Trinity's website is already gone, so I can't figure out how many offices Trinity had. I know there are a lot of Trinity Hospices across the nation, but I can't quite figure out if they were all related. There is a press release from the time Sunrise acquired Trinity that says that Trinity was the eighth largest hospice in the nation and that the purchase price was 68 million dollars.
I guess there is pain all around the hospice industry. I'd love to know if the Medicare Cap, bad business practices, or just plain life was what brought this company to its knees.
If you know more about this, please feel free to leave comments to supplement the limited information I have here.
Wednesday, November 05, 2008
Interesting Research Numbers
NHPCO has published its latest statistical compilation on hospice care in America. It is the 2007 numbers on hospice care and covers a lot of information. Good stuff to know when looking at the industry as a whole. (I think it's a free link, but if not, it's just another reason you may want to consider membership.)

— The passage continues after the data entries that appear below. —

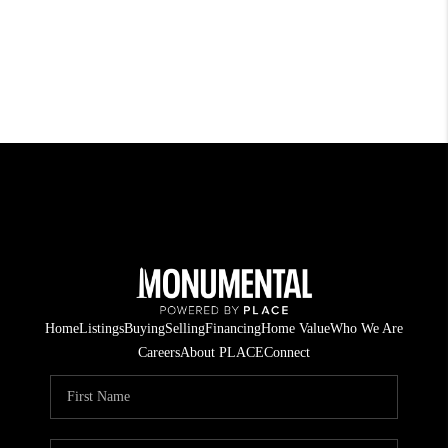
Home
Listings
Buying
Selling
Financing
Home Value
Who We Are
Careers
About PLACE
Connect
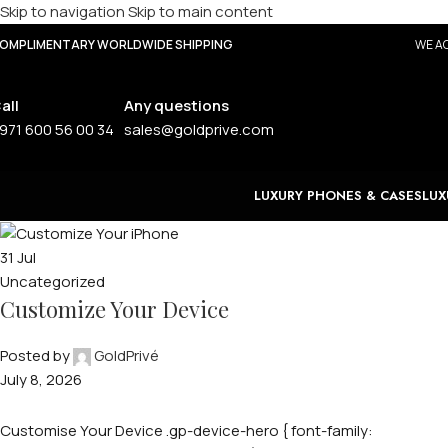
Skip to navigation
Skip to main content
OMPLIMENTARY WORLDWIDE SHIPPING
WE AC
all
Any questions
971 600 56 00 34
sales@goldprive.com
LUXURY PHONES & CASES
LUX
31
Jul
Uncategorized
Customize Your Device
Posted by
GoldPrivé
July 8, 2026
Customise Your Device .gp-device-hero { font-family:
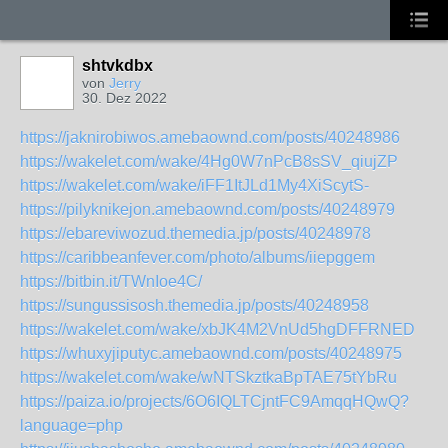
shtvkdbx
von
Jerry
30. Dez 2022
https://jaknirobiwos.amebaownd.com/posts/40248986
https://wakelet.com/wake/4Hg0W7nPcB8sSV_qiujZP
https://wakelet.com/wake/iFF1ItJLd1My4XiScytS-
https://pilyknikejon.amebaownd.com/posts/40248979
https://ebareviwozud.themedia.jp/posts/40248978
https://caribbeanfever.com/photo/albums/iiepggem
https://bitbin.it/TWnIoe4C/
https://sungussisosh.themedia.jp/posts/40248958
https://wakelet.com/wake/xbJK4M2VnUd5hgDFFRNED
https://whuxyjiputyc.amebaownd.com/posts/40248975
https://wakelet.com/wake/wNTSkztkaBpTAE75tYbRu
https://paiza.io/projects/6O6IQLTCjntFC9AmqqHQwQ?
language=php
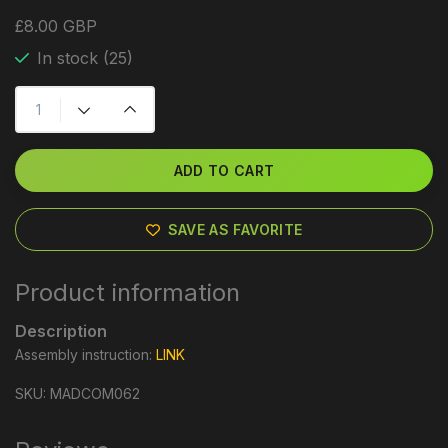
£8.00 GBP
In stock (25)
ADD TO CART
SAVE AS FAVORITE
Product information
Description
Assembly instruction:
LINK
SKU: MADCOM062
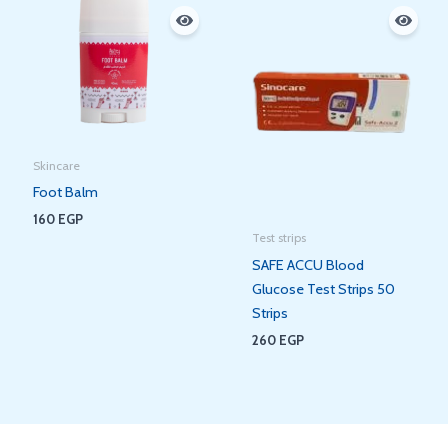
Skincare
Foot Balm
160
EGP
Test strips
SAFE ACCU Blood
Glucose Test Strips 50
Strips
260
EGP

Palmetto GBA, one of the handful of Medicare Intermediaries that work with hospices, has released a PowerPoint presentation that contains Non-Cancer Length of Stay information for the states it covers. This is a trove of information that can help inform the Medicare Hospice Cap discussion. The general feeling is that Non-Cancer Length of Stay is one of the leading culprits in hospices who have cap issues, and Palmetto covers most, if not all, of the states that are best known for their cap issues. I have not had time to do more than a cursory look, but I think we will find some telling trends when these numbers are more closely scrutinized. (One note to help you read the charts: a non-cancer length of stay of .15 means that 15% of admissions stayed on hospice more than 210 days. As you'll see, it appears that the cap problem states seem to have a handful of hospices that have significantly higher NCLOS than most.)
Hopefully, I'll remember to get back to these reports later when time has allowed me to look at them a little closer.
Monday, November 03, 2008
New Hospice Billing Changes
Medicare has released its next round of billing changes, and this one won't be fun. (The last one wasn't fun either, but that's beside the point.) You can find the information here. (Click on the zip file to read the .pdf explanation of the proposed changes.) Clearly, there will be more on this as comments are made and the final rule is posted, but here is my quick gut take.

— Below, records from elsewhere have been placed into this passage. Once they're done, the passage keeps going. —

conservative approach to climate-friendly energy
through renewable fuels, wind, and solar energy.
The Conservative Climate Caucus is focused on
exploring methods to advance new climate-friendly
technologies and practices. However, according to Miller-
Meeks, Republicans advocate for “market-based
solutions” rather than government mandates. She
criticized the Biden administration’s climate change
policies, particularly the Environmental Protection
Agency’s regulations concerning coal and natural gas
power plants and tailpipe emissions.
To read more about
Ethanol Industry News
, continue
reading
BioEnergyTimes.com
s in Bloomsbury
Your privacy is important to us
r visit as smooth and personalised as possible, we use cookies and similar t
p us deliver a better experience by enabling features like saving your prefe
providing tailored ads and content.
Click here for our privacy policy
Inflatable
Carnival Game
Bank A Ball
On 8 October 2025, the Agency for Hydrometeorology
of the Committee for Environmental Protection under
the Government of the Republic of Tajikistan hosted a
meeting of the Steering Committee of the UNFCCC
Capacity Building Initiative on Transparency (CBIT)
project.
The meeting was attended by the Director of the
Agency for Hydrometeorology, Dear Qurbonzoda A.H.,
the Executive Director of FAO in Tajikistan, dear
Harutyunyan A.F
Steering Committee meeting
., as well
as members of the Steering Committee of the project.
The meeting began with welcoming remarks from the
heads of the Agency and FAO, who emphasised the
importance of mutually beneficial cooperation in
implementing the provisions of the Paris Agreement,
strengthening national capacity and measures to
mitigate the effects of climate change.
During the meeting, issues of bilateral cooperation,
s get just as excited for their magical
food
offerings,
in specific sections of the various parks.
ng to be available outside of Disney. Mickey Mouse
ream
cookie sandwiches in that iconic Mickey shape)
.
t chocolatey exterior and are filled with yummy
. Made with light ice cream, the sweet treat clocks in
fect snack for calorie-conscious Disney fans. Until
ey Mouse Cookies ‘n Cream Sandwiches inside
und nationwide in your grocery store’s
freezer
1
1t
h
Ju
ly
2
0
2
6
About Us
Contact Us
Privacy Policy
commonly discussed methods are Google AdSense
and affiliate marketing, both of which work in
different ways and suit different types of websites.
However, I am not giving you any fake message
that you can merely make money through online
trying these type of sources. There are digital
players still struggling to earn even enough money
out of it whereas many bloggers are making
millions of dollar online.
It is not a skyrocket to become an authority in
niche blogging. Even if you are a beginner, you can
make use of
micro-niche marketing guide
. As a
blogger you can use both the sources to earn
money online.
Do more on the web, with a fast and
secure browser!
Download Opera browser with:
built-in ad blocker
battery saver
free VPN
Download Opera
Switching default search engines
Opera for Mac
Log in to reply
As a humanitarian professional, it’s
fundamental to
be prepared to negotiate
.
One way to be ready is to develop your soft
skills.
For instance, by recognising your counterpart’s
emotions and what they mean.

The biggest change in terms of implementation is that we will now be reporting the time of visits in 15 minute increments. For many hospices, this won't be a big deal at all. As usual, this rule will be much more painful for smaller hospices than large ones. The small hospices across the nation are going to have a hard time meeting both the new Condition's of Participation and these new billing rules without converting to an electronic documentation system. Figuring out how in the world to do all of this on paper will be very hard and time consuming.

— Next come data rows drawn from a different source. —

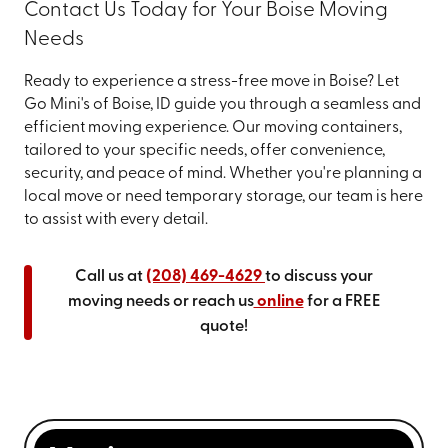
Contact Us Today for Your Boise Moving
Needs
Ready to experience a stress-free move in Boise? Let
Go Mini's of Boise, ID guide you through a seamless and
efficient moving experience. Our moving containers,
tailored to your specific needs, offer convenience,
security, and peace of mind. Whether you're planning a
local move or need temporary storage, our team is here
to assist with every detail.
Call us at
(208) 469-4629
to discuss your
moving needs or reach us
online
for a FREE
quote!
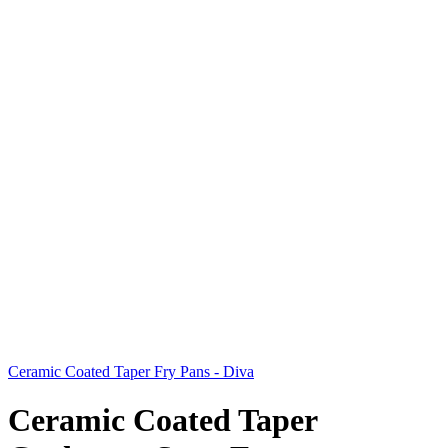
Ceramic Coated Taper Fry Pans - Diva
Ceramic Coated Taper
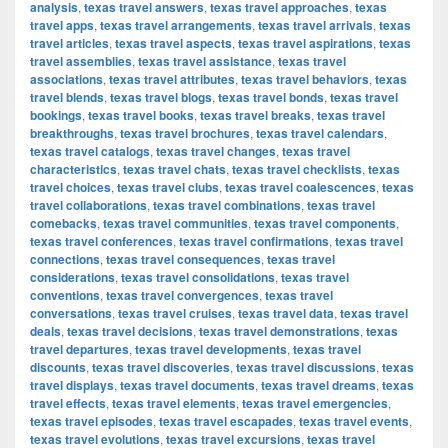
analysis
,
texas travel answers
,
texas travel approaches
,
texas
travel apps
,
texas travel arrangements
,
texas travel arrivals
,
texas
travel articles
,
texas travel aspects
,
texas travel aspirations
,
texas
travel assemblies
,
texas travel assistance
,
texas travel
associations
,
texas travel attributes
,
texas travel behaviors
,
texas
travel blends
,
texas travel blogs
,
texas travel bonds
,
texas travel
bookings
,
texas travel books
,
texas travel breaks
,
texas travel
breakthroughs
,
texas travel brochures
,
texas travel calendars
,
texas travel catalogs
,
texas travel changes
,
texas travel
characteristics
,
texas travel chats
,
texas travel checklists
,
texas
travel choices
,
texas travel clubs
,
texas travel coalescences
,
texas
travel collaborations
,
texas travel combinations
,
texas travel
comebacks
,
texas travel communities
,
texas travel components
,
texas travel conferences
,
texas travel confirmations
,
texas travel
connections
,
texas travel consequences
,
texas travel
considerations
,
texas travel consolidations
,
texas travel
conventions
,
texas travel convergences
,
texas travel
conversations
,
texas travel cruises
,
texas travel data
,
texas travel
deals
,
texas travel decisions
,
texas travel demonstrations
,
texas
travel departures
,
texas travel developments
,
texas travel
discounts
,
texas travel discoveries
,
texas travel discussions
,
texas
travel displays
,
texas travel documents
,
texas travel dreams
,
texas
travel effects
,
texas travel elements
,
texas travel emergencies
,
texas travel episodes
,
texas travel escapades
,
texas travel events
,
texas travel evolutions
,
texas travel excursions
,
texas travel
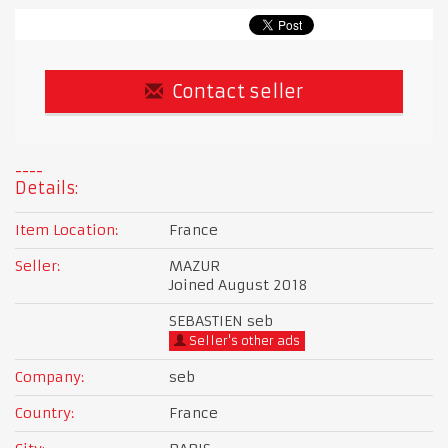
Contact seller
Details:
Item Location:
France
Seller:
MAZUR
Joined August 2018
SEBASTIEN seb
Seller's other ads
Company:
seb
Country:
France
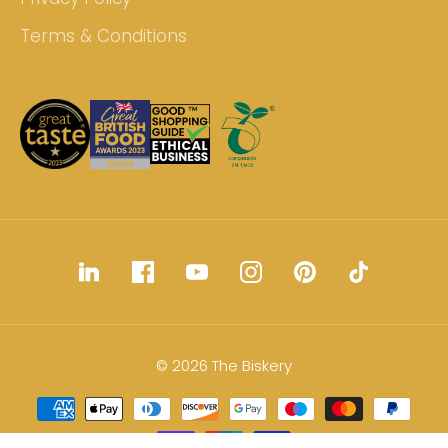
Terms & Conditions
© 2026 The Biskery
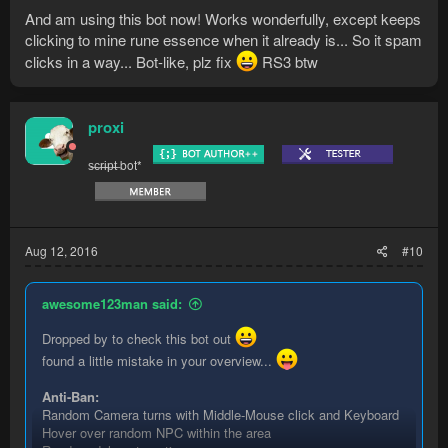
And am using this bot now! Works wonderfully, except keeps
clicking to mine rune essence when it already is... So it spam
clicks in a way... Bot-like, plz fix
RS3 btw
proxi
s̶c̶r̶i̶p̶t̶ bot*
Aug 12, 2016
#10
awesome123man said:
Dropped by to check this bot out
found a little mistake in your overview...
Anti-Ban:
Random Camera turns with Middle-Mouse click and Keyboard
Hover over random NPC within the area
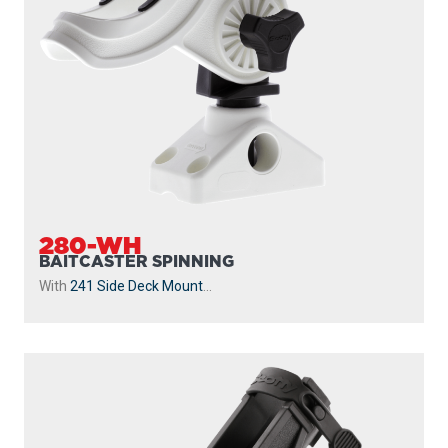
280-WH
BAITCASTER SPINNING
With
241 Side Deck Mount
...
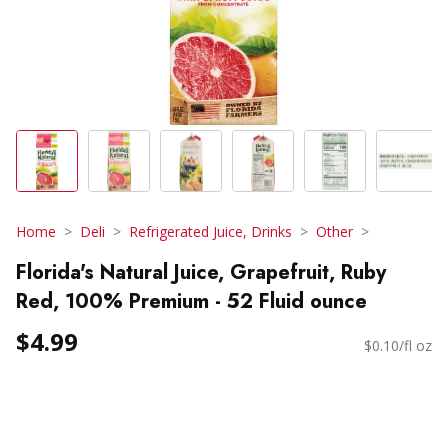
Home
Deli
Refrigerated Juice, Drinks
Other
Florida's Natural Juice, Grapefruit, Ruby
Red, 100% Premium - 52 Fluid ounce
$4.99
$0.10/fl oz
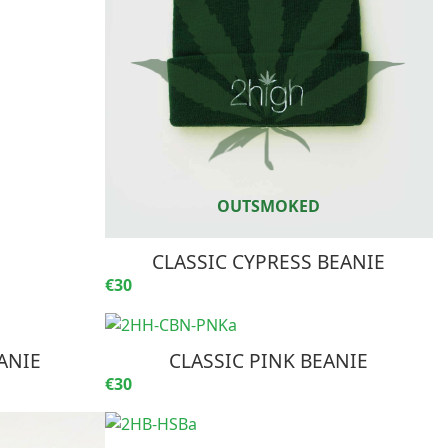
CLASSIC CYPRESS BEANIE
€30
ANIE
CLASSIC PINK BEANIE
€30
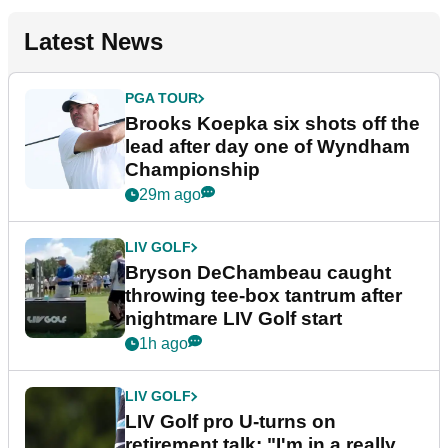
Latest News
PGA TOUR
Brooks Koepka six shots off the
lead after day one of Wyndham
Championship
29m ago
LIV GOLF
Bryson DeChambeau caught
throwing tee-box tantrum after
nightmare LIV Golf start
1h ago
LIV GOLF
LIV Golf pro U-turns on
retirement talk: "I'm in a really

Just to summarize here. In June Medicare published new rules that make it harder/more expensive to stay in compliance, in October they cut our rates, in November they released billing changes that forced small hospices to spend a lot of money converting to electronic charting. Hmmm, any chance we see another round of small community based hospices going out of business and large stock exchange based hospices taking over? Another bad day for the patients and another good day for the corporations.